"Kirkuk is Kurdish" and "Give us the right to self-determination" were some of the slogans written on the banners in Arabic, Kurdish and English, an AFP correspondent witnessed.
The protestors, wearing Kurdish clothes and waving their national flag, also chanted "Down with (Shiite Iraqi premier Ibrahim) Jaafari".
The demonstration, in the centre of the ethnically mixed city 250 kilometres (155 miles) north of Baghdad, was a "clear message to the constitution drafting committee not to ignore Kurdish rights," one of the organisers, Sattar Mustafa, told AFP.

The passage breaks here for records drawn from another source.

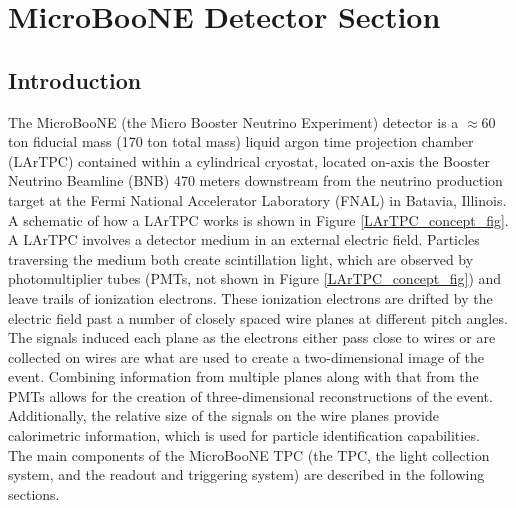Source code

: 
\section{MicroBooNE Detector Section}\label{UBDetectorSection}

\subsection{Introduction}
The MicroBooNE (the Micro Booster Neutrino Experiment) detector \cite{UBDetectorPaper} is a $\approx$60 ton fiducial mass (170 ton total mass) liquid argon time projection chamber (LArTPC) contained within a cylindrical cryostat, located on-axis the Booster Neutrino Beamline (BNB) 470 meters downstream from the neutrino production target at the Fermi National Accelerator Laboratory (FNAL) in Batavia, Illinois. A schematic of how a LArTPC works is shown in Figure \ref{LArTPC_concept_fig}. A LArTPC involves a detector medium in an external electric field. Particles traversing the medium both create scintillation light, which are observed by photomultiplier tubes (PMTs, not shown in Figure \ref{LArTPC_concept_fig}) and leave trails of ionization electrons. These ionization electrons are drifted by the electric field past a number of closely spaced wire planes at different pitch angles. The signals induced each plane as the electrons either pass close to wires or are collected on wires are what are used to create a two-dimensional image of the event. Combining information from multiple planes along with that from the PMTs allows for the creation of three-dimensional reconstructions of the event. Additionally, the relative size of the signals on the wire planes provide calorimetric information, which is used for particle identification capabilities.\\

The main components of the MicroBooNE TPC (the TPC, the light collection system, and the readout and triggering system) are described in the following sections.

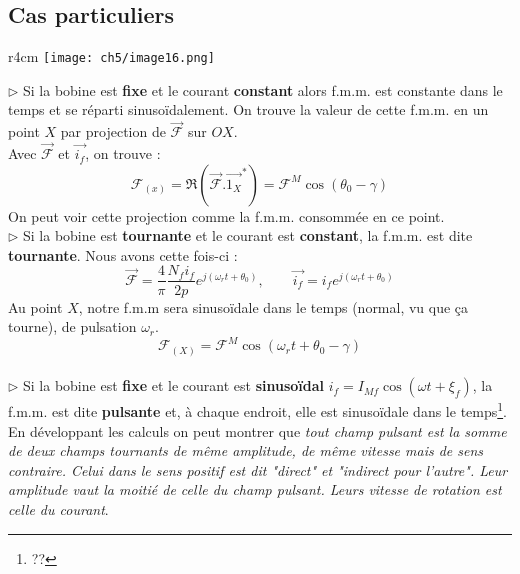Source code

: 		\subsection{Cas particuliers}
			\begin{wrapfigure}[11]{r}{4cm}
	\vspace{-8mm}
	\texttt{[image: ch5/image16.png]}
	\end{wrapfigure}
		$\triangleright$ Si la bobine est \textbf{fixe} et le courant \textbf{constant} 
		alors f.m.m. est constante dans le temps et se réparti sinusoïdalement. On trouve 
		la valeur de cette f.m.m. en un point $X$ par projection de $\vec{\mathcal{F}}$ 
		sur $OX$.\\
		Avec $\vec{\mathcal{F}}$ et $\vec{i_f}$, on trouve :
		\begin{equation}
		\mathcal{F}_{(x)} = \Re(\vec{\mathcal{F}}.\vec{1_X}^*) = \mathcal{F}^M\cos(
		\theta_0-\gamma)
		\end{equation}
		On peut voir cette projection comme la f.m.m. consommée en ce point.\\
		
		
		$\triangleright$ Si la bobine est \textbf{tournante} et le courant est 
		\textbf{constant}, la f.m.m. est dite \textbf{tournante}. Nous avons 
		cette fois-ci :
		\begin{equation}
		\vec{\mathcal{F}} = \frac{4}{\pi}\dfrac{N_fi_f}{2p}e^{j(\omega_rt+\theta_0)}, 
		\qquad \vec{i_f} = i_fe^{j(\omega_rt+\theta_0)}
		\end{equation}
		Au point $X$, notre f.m.m sera sinusoïdale dans le temps (normal, vu que ça 
		tourne), de pulsation $\omega_r$.
		\begin{equation}
		\mathcal{F}_{(X)} = \mathcal{F}^M\cos(\omega_rt+\theta_0-\gamma)
		\end{equation}\ \\
		
				
		$\triangleright$ Si la bobine est \textbf{fixe} et le courant est 
		\textbf{sinusoïdal} $i_f = I_{Mf}\cos(\omega t+\xi_f)$, la f.m.m. est 
		dite \textbf{pulsante} et, à chaque endroit, elle est sinusoïdale dans 
		le temps\footnote{??}.\\
		
		En développant les calculs on peut montrer que \textit{tout champ pulsant 
		est la somme de deux champs tournants de même amplitude, de même vitesse 
		mais de sens contraire. Celui dans le sens positif est dit "direct" et 
		"indirect pour l'autre". Leur amplitude vaut la moitié de celle du champ 
		pulsant. Leurs vitesse de rotation est celle du courant}.\\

Mustafa accused Jaafari's government of ignoring Kurdish demands: "We need to bring displaced Kurds back to Kirkuk and drive out the Arabs who were brought in by Saddam Hussein's fascist regime," he said.

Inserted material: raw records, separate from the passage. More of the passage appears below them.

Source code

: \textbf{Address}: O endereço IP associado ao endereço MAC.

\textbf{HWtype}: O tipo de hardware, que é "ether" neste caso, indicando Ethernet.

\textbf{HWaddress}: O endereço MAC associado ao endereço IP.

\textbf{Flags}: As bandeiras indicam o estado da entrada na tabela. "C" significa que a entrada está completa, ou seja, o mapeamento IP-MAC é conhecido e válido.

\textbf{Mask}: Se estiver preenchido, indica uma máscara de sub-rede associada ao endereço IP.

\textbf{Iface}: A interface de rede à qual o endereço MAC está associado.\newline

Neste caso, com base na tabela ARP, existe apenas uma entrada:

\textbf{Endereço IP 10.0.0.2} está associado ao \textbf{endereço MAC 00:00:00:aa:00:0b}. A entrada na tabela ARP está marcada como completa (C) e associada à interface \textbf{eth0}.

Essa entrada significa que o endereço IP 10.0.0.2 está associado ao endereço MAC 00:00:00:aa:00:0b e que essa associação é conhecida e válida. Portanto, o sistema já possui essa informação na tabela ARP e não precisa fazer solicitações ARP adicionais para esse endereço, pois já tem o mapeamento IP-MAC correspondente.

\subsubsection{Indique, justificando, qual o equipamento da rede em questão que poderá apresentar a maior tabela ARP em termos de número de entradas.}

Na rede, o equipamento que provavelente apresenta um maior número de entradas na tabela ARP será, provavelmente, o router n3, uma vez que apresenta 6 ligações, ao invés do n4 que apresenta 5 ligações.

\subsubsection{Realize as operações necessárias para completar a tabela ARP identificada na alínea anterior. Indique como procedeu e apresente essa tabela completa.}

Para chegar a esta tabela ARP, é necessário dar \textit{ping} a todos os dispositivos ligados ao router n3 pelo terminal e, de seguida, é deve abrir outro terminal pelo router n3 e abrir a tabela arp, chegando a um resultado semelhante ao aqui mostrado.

"We have struggled for our rights, we have tens of thousands of martyrs to dictatorship and we are ready to prolong our fight to get the right to self-determination," said another Kurd, Shirzad Abdel Khalek, from Iraqi President Jalal Talabani's Patriotic Union of Kurdistan Party.
On Friday Iraqi leaders said the situation in Kirkuk, whose demography was altered by Saddam Hussein by expelling Kurds and replacing them with Arabs, be "normalised" by December 15 at the latest.
Normalisation could revolve around helping thousands of expelled Kurds to return to their lands which were handed to Arabs, mainly Shiites from the south, by the former Iraqi president.